# Required work
How many lines in the records below contain the word "cores"? Reply with the number alone.

Stored data entries:
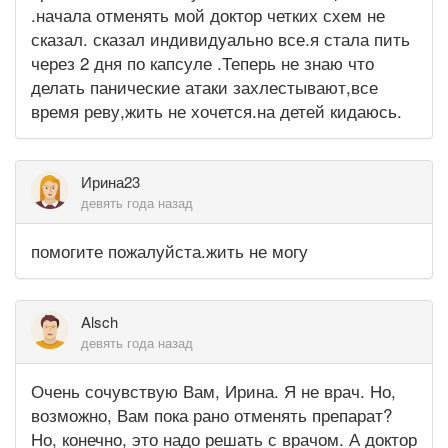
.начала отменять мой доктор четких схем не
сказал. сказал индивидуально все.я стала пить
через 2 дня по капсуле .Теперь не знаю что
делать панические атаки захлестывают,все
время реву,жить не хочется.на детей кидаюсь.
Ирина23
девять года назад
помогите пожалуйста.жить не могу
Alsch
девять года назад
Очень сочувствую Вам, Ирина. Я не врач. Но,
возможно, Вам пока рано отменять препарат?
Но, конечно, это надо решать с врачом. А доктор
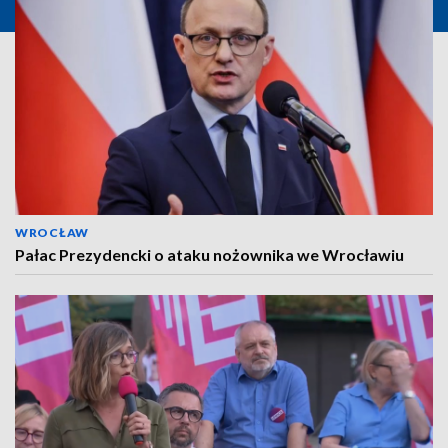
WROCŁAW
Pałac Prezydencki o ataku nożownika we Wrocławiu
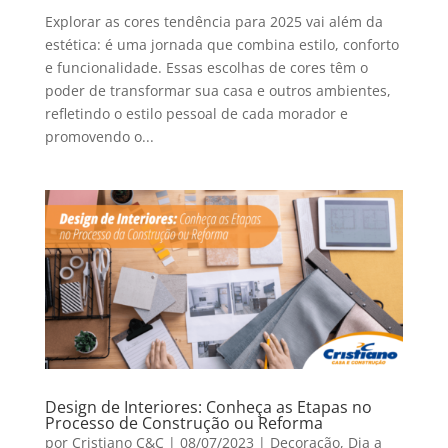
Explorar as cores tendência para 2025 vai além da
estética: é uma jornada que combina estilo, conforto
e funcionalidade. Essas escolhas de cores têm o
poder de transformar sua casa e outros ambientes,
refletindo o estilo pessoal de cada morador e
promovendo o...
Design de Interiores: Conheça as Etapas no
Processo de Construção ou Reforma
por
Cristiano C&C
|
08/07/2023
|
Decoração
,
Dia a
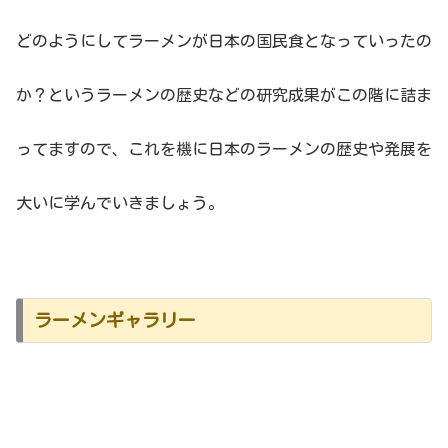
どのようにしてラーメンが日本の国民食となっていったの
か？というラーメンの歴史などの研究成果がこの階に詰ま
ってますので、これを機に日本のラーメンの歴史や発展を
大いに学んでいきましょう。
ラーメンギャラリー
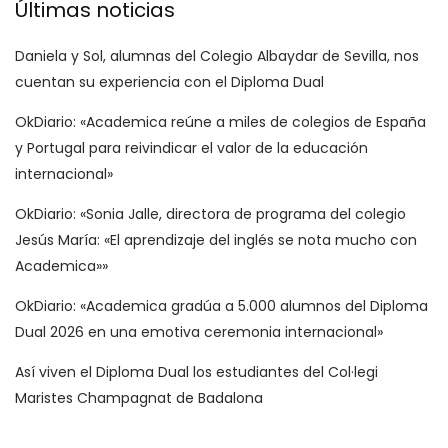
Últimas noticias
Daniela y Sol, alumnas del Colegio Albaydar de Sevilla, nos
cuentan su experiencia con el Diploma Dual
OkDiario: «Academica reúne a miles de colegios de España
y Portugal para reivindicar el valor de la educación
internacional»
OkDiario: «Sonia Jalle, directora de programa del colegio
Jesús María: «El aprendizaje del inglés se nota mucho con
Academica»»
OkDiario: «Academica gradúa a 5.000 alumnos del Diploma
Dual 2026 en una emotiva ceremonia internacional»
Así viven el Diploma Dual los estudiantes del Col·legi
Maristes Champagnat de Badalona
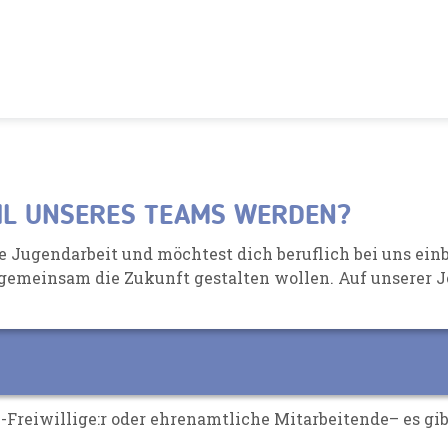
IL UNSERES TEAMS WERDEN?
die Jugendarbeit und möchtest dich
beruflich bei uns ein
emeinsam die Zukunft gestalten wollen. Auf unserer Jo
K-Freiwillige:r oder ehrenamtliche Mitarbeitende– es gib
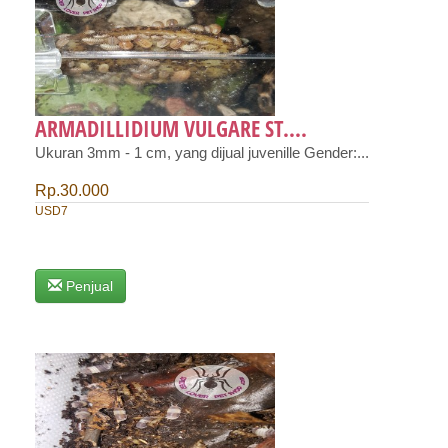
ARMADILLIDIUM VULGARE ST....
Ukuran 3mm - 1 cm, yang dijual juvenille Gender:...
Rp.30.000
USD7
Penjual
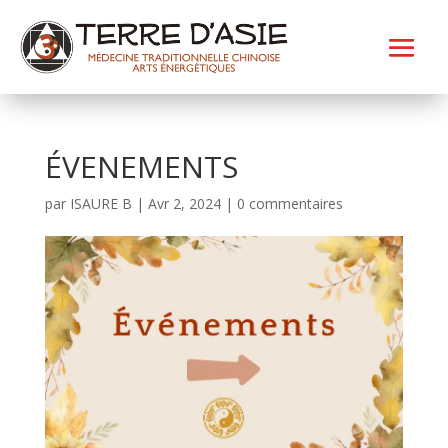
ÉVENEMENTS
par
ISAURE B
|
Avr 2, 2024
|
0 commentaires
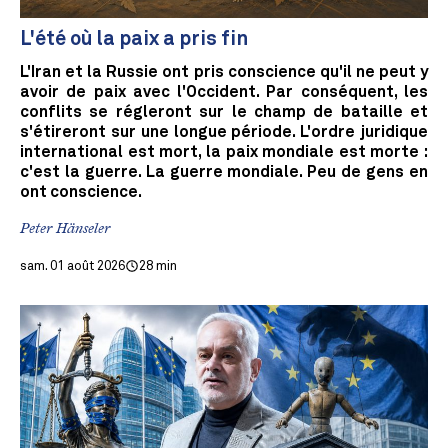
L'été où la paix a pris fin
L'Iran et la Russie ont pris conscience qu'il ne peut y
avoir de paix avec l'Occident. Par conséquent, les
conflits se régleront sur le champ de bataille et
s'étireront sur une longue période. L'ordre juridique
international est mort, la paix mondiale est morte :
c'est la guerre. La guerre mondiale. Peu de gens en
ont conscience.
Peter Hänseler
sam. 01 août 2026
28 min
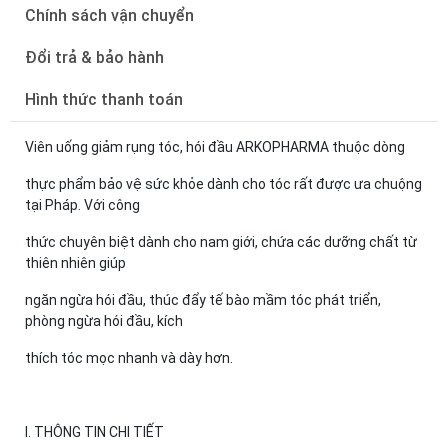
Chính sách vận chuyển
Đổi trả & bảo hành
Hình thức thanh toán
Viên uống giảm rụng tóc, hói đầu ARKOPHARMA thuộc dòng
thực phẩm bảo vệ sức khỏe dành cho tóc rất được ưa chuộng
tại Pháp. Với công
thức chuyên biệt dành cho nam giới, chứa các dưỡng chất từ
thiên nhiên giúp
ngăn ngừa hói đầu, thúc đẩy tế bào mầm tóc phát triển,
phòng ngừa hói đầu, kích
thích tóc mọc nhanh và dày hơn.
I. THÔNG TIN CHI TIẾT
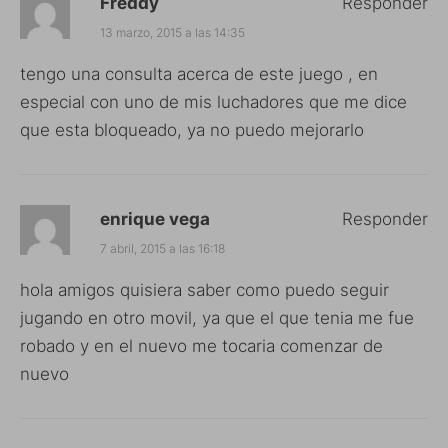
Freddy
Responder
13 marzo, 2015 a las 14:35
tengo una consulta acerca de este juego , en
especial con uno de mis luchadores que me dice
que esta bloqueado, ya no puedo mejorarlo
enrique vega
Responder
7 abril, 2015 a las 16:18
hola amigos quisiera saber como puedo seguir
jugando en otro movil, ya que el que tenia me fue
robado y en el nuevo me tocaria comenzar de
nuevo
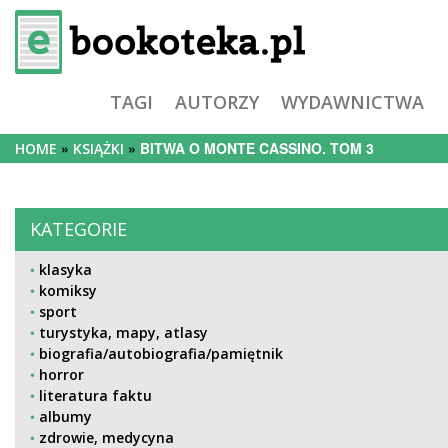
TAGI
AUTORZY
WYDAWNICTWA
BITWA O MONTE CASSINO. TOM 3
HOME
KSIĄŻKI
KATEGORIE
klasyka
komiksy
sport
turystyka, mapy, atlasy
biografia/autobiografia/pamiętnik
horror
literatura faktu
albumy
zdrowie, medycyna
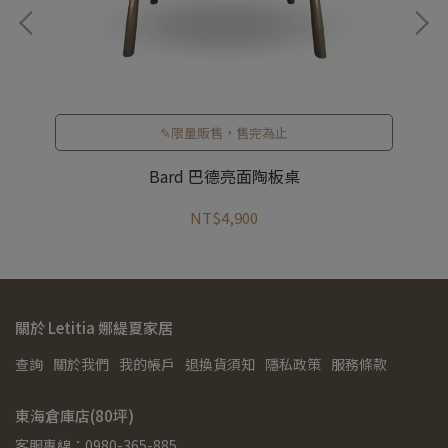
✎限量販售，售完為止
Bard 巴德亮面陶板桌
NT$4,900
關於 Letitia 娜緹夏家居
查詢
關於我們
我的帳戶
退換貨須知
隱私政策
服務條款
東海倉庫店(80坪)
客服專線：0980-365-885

# Exercise answer
2